B. Those who support the idea that preprint papers are dangerous, and argue that peer-review is a better way to protect against unsupported claims, are by proxy advocating for the persistence of a knowledge hegemony. Peer-review is opaque, sustained by unpaid and overworked labour, and dispenses the same function that an open discussion often does at larger scale and with greater transparency. Indeed, the transparency represents the most important difference: since peer-review has traditionally been the demesne of journals, supporting peer-review is tantamount to designating journals as the sole and unquestionable arbiters of what knowledge enters the public domain and what doesn’t.

(Here’s one example of how such gatekeeping can have tragic consequences for society.)

C. Given these safeguards and perspectives, and as I have written before, bad journalists and bad comments will be bad irrespective of the window through which an idea has presented itself in the public domain. There is a way to cover different types of stories, and the decision to abdicate one’s responsibility to think carefully about the implications of what one is writing can never have a causal relationship with the subject matter. The Times of India and the Daily Mail will continue to publicise every new paper discussing whatever coffee, chocolate and/or wine does to the heart, and The Hindu and The Wire Science will publicise research published in preprint papers because we know how to be careful and of the risks to protect ourselves against.

By extension, ‘reputable’ scientific journals that use pre-publication peer-review will continue to publish many papers that will someday be retracted.

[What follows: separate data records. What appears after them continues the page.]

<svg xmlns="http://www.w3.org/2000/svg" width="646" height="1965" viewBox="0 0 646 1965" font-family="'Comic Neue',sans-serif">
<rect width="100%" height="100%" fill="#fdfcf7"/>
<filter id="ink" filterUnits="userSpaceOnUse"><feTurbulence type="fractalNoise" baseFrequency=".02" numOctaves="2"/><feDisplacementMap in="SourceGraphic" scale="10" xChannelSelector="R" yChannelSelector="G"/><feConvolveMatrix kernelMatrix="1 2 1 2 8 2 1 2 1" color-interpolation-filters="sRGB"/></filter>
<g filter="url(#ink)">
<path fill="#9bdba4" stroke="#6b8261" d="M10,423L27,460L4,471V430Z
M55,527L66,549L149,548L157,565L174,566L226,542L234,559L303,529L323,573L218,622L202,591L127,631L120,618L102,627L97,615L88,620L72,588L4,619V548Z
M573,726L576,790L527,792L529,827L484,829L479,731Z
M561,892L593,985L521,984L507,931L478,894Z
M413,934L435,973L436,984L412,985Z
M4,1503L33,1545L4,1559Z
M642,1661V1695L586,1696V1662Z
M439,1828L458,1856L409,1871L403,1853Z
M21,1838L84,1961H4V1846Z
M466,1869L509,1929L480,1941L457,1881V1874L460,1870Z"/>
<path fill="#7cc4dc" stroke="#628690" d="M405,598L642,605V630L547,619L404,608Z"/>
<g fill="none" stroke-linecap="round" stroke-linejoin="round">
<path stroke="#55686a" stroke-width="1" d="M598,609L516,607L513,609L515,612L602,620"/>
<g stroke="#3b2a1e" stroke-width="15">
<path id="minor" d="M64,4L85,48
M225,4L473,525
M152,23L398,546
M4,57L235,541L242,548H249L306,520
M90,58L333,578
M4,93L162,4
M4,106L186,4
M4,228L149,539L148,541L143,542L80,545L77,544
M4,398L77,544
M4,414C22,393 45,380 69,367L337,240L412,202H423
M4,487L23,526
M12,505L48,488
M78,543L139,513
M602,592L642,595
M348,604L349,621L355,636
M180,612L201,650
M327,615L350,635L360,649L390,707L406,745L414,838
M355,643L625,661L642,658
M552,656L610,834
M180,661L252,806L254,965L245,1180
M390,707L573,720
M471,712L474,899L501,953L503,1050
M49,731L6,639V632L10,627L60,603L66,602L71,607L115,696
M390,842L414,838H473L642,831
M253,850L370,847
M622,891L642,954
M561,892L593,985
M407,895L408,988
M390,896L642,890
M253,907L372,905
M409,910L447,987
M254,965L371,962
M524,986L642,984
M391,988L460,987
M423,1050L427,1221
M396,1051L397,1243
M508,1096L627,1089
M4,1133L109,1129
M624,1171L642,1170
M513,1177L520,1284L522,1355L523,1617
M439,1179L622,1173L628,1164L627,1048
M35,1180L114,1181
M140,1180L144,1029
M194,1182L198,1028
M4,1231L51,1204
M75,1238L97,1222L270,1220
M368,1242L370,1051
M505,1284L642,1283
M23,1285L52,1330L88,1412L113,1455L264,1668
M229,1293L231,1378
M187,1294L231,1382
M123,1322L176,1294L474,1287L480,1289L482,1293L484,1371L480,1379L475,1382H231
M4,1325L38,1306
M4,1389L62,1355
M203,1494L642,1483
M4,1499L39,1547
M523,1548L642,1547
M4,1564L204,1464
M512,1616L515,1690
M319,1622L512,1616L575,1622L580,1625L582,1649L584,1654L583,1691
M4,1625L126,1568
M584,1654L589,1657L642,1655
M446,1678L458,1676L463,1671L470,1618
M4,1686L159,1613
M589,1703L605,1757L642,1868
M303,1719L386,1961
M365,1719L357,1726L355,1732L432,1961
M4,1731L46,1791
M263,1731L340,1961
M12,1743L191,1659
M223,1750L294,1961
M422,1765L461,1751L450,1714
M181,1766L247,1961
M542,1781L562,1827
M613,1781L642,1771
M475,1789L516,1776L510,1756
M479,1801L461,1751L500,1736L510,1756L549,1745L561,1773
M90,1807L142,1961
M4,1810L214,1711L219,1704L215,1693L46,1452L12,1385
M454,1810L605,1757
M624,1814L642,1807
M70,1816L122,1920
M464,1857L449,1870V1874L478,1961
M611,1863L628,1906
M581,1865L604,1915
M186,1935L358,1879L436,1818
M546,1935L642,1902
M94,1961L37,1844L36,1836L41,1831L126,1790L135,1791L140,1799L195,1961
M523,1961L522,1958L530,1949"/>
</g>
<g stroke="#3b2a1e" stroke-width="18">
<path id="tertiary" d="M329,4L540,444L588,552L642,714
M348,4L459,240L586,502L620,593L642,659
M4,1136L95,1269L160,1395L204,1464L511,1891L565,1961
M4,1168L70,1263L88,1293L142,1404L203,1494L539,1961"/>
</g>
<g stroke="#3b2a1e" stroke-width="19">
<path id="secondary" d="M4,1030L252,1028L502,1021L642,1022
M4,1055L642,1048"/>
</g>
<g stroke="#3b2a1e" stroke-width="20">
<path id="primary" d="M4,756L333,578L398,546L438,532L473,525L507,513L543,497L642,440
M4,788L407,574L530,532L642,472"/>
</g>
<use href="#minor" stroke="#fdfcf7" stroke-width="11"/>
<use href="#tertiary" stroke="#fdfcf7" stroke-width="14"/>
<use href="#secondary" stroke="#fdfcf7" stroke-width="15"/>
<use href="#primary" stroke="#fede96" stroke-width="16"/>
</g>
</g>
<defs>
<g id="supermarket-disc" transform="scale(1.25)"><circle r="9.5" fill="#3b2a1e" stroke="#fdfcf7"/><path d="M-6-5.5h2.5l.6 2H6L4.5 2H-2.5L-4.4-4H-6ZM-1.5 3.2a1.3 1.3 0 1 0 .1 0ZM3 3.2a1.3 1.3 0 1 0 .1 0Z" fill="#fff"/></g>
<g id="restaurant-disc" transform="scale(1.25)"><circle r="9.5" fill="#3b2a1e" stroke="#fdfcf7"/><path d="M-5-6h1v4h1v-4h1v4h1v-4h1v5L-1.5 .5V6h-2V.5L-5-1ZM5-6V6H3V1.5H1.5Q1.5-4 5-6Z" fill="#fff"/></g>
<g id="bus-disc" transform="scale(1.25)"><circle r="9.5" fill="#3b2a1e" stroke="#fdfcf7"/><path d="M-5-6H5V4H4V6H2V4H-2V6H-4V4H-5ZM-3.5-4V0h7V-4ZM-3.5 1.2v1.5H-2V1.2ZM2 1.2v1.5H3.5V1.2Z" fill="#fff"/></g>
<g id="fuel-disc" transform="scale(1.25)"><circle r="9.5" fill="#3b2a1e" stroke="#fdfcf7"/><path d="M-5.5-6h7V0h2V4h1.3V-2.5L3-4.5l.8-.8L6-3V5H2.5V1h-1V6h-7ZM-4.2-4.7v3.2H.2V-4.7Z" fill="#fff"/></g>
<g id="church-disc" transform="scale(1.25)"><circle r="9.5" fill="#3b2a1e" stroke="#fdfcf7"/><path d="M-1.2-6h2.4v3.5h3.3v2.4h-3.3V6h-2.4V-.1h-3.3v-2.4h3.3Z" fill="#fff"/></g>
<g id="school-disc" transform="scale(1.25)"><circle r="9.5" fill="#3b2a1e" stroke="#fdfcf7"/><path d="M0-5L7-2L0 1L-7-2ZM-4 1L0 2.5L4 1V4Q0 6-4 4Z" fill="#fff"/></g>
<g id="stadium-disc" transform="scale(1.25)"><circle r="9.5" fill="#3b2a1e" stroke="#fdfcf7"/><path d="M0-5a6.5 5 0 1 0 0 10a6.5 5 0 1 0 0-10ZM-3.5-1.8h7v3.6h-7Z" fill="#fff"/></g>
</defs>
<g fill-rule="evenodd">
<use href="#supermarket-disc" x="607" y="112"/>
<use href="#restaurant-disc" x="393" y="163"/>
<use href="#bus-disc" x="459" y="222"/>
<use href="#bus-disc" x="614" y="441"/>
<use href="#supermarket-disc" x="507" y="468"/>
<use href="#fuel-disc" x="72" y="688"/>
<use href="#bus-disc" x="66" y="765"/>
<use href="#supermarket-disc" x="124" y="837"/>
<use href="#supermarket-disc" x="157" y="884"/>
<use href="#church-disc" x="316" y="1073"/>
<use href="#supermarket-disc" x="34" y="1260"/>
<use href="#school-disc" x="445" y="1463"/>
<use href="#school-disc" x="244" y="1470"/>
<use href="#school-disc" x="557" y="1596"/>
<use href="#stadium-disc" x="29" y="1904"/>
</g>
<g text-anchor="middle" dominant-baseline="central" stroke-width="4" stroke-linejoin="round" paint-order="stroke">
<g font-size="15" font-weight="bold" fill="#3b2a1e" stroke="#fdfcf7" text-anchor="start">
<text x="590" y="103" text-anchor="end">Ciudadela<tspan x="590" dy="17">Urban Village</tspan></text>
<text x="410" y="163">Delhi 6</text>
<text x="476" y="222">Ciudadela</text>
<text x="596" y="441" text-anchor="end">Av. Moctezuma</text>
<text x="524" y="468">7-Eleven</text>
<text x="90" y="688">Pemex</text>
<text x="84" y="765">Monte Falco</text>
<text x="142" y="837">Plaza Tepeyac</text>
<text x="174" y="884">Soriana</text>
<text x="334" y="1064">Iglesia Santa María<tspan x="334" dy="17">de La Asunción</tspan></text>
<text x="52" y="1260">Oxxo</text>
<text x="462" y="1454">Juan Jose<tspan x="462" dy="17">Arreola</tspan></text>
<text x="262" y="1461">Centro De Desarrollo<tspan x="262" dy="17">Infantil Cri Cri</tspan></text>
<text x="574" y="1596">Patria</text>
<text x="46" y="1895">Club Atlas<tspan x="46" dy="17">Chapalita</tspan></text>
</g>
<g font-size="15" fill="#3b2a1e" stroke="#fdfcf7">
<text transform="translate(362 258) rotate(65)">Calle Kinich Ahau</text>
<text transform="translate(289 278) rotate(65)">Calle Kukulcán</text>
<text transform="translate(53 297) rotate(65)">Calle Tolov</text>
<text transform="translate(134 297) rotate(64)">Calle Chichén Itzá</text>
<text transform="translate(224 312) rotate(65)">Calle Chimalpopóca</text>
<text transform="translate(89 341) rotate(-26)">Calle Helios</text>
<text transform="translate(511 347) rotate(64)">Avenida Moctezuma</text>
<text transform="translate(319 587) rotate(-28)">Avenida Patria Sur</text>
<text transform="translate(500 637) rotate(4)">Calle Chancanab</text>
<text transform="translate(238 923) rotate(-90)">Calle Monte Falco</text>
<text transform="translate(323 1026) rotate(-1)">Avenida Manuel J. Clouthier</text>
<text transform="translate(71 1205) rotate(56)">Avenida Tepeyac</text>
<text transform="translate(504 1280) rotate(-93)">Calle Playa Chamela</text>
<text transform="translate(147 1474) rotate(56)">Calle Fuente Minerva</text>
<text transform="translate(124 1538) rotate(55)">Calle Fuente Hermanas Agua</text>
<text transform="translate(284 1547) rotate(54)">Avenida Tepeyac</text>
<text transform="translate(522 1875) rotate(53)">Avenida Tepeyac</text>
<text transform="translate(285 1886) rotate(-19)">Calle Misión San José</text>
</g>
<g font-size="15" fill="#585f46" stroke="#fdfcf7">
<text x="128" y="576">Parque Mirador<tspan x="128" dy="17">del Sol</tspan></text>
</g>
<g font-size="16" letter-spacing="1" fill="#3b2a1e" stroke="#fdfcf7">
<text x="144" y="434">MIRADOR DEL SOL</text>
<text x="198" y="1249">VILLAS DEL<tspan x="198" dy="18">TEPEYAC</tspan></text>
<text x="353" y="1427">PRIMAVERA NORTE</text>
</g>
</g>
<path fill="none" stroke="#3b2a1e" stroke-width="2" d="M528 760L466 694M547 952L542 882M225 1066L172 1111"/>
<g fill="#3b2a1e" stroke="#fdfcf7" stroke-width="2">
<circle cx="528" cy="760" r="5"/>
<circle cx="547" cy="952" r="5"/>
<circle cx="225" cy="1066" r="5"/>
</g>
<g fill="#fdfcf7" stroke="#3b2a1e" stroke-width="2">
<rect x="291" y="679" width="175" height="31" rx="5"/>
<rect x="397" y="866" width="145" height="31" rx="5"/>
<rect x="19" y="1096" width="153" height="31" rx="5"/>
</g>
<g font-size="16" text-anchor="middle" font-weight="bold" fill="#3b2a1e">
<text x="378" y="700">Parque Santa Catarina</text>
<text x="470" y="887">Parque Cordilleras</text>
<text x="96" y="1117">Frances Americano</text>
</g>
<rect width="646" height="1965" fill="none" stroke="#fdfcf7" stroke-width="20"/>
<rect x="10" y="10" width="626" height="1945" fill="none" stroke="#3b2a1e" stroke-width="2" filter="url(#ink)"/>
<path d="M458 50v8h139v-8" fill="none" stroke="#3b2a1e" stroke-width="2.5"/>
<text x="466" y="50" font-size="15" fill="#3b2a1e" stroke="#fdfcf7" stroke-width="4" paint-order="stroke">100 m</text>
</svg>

An ongoing scandal concerning spider biologist Jonathan Pruitt offers a useful parable – that journals don’t always publish bad science due to wilful negligence or poor peer-review alone but that such failures still do well to highlight the shortcomings of the latter. A string of papers the work on which Pruitt led were found to contain implausible data in support of some significant conclusions. Dan Bolnick, the editor of The American Naturalist, which became the first journal to retract Pruitt’s papers that it had published, wrote on his blog on January 30:

I want to emphasise that regardless of the root cause of the data problems (error or intent), these people are victims who have been harmed by trusting data that they themselves did not generate. Having spent days sifting through these data files I can also attest to the fact that the suspect patterns are often non-obvious, so we should not be blaming these victims for failing to see something that requires significant effort to uncover by examining the data in ways that are not standard for any of this. … The associate editor [who Bolnick tasked with checking more of Pruitt’s papers] went as far back as digging into some of Pruitt’s PhD work, when he was a student with Susan Riechert at the University of Tennessee Knoxville. Similar problems were identified in those data… Seeking an explanation, I [emailed and then called] his PhD mentor, Susan Riechert, to discuss the biology of the spiders, his data collection habits, and his integrity. She was shocked, and disturbed, and surprised. That someone who knew him so well for many years could be unaware of this problem (and its extent), highlights for me how reasonable it is that the rest of us could be caught unaware.

Why should we expect peer-review – or any kind of review, for that matter – to be better? The only thing we can do is be honest, transparent and reflexive.